§ Supplied material:
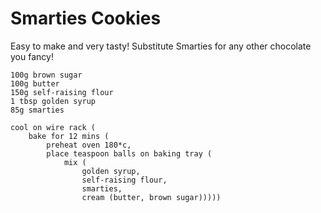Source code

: Smarties Cookies
================

Easy to make and very tasty! Substitute Smarties for any other chocolate you
fancy!

    100g brown sugar
    100g butter
    150g self-raising flour
    1 tbsp golden syrup
    85g smarties

    cool on wire rack (
        bake for 12 mins (
            preheat oven 180*c,
            place teaspoon balls on baking tray (
                mix (
                    golden syrup,
                    self-raising flour,
                    smarties,
                    cream (butter, brown sugar)))))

§ Work item: Look through the records for the string "self". Copy every line that has it.

§ Solution to this problem:
    150g self-raising flour
                    self-raising flour,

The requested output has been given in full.